In the past three weeks, Bruce and Rosine Mims have filed complaints with the
justice department's Civil Rights Division against two stores in the Friendly
Ice Cream Corporation chain. The stores, in Danbury and Wilton, failed to
provide hearing amplification devices for the hearing impaired as required
under the federal Americans With Disabilities Act, according to the Mims.
Mr and Mrs Mims are members of the Persons With Disabilities Committee in
Newtown. They also design and sell amplification devices for the hearing
impaired. Mrs Mims is severely hearing disabled.

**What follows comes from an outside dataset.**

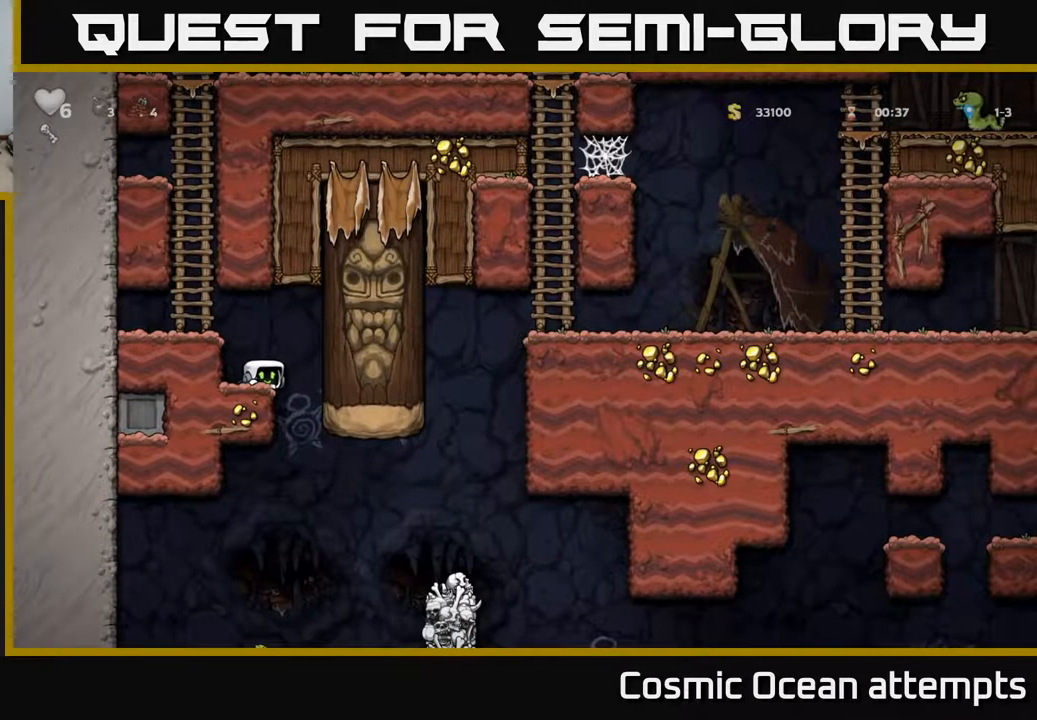
{"dt_ms": 500, "buttons": ["DPAD_DOWN", "DPAD_LEFT"], "left_stick": "center", "right_stick": "center", "events": [[100, "DPAD_RIGHT", "down"], [250, "DPAD_RIGHT", "up"], [283, "DPAD_LEFT", "down"], [500, "DPAD_DOWN", "down"]]}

"We intend to keep visiting Friendly's restaurants and filing complaints," Mr
Mims said. "Sooner or later they are going to realize we are serious about
this."
The chain, which operates 704 restaurants, was the target of a Justice
Department investigation after complaints were received that it did not
accommodate the disabled. In May, Friendly's agreed to provide handicapped
accommodations over the next six years to assist persons who are blind or
physically disabled. The firm also agreed to pay a $50,000 fine to the US
Treasury.
Mr and Mrs Mims had filed a complaint with the justice department in 1993,
alleging that the assistant manager of the Friendly's store in Cromwell had
denied Rosine Mims' request that he answer, in writing, her questions about
the menu's senior citizen breakfasts. The justice department informed the Mims
in 1995 that it had decided not to act on their complaint.

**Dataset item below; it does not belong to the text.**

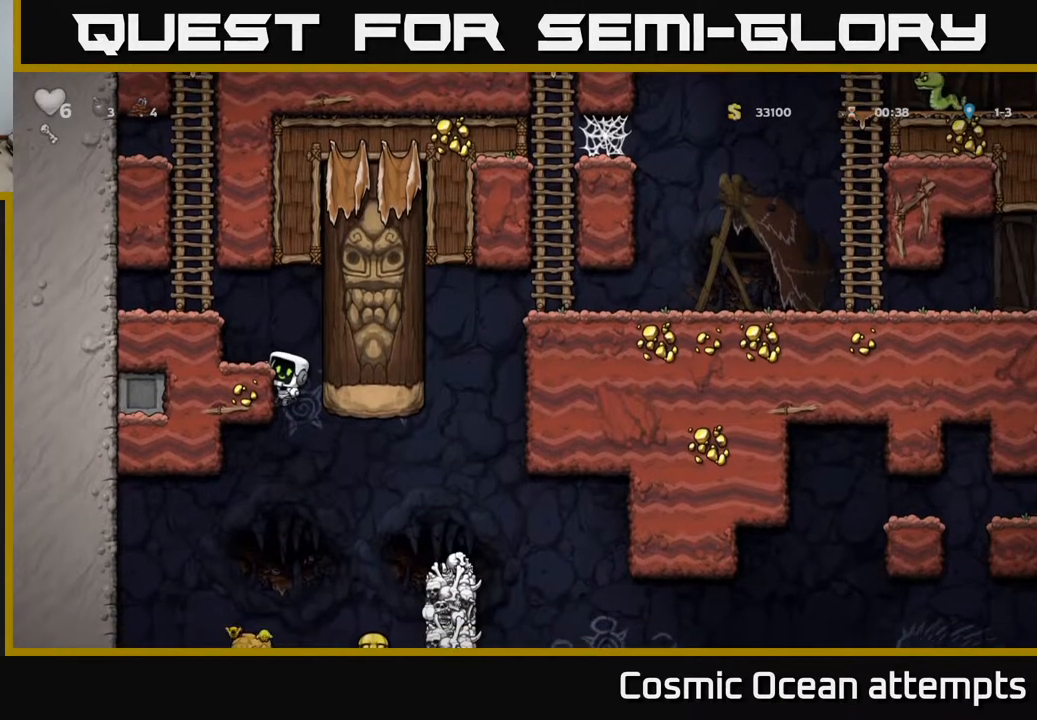
{"dt_ms": 500, "buttons": ["DPAD_DOWN"], "left_stick": "center", "right_stick": "center", "events": [[33, "DPAD_LEFT", "up"]]}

"The hearing disabled are often overlooked even though they number 28 million
and are the major group among the 59,000 variously disabled persons in the
United States," Mr Mims said.
In the complaints filed against the Danbury store on July 28 and the Wilton
store this week, Mr Mims requested that "a court order be issued requiring
each restaurant to have at least one hearing amplifier at the cashier's stand
and others wall-mounted to be accessible to every five booths or tables."
Such public-use hearing amplifiers are available commercially without "undue
burden," he said.
Mr Mims asked that the corporation be assessed monetary damages of $100,000,
to be paid to the treasury, as specified under the ADA law for a second
offense and for each subsequent offense.
"We're going to go out on Sundays, find Friendly's stores and file complaints
until they start paying attention to us," Mr Mims said.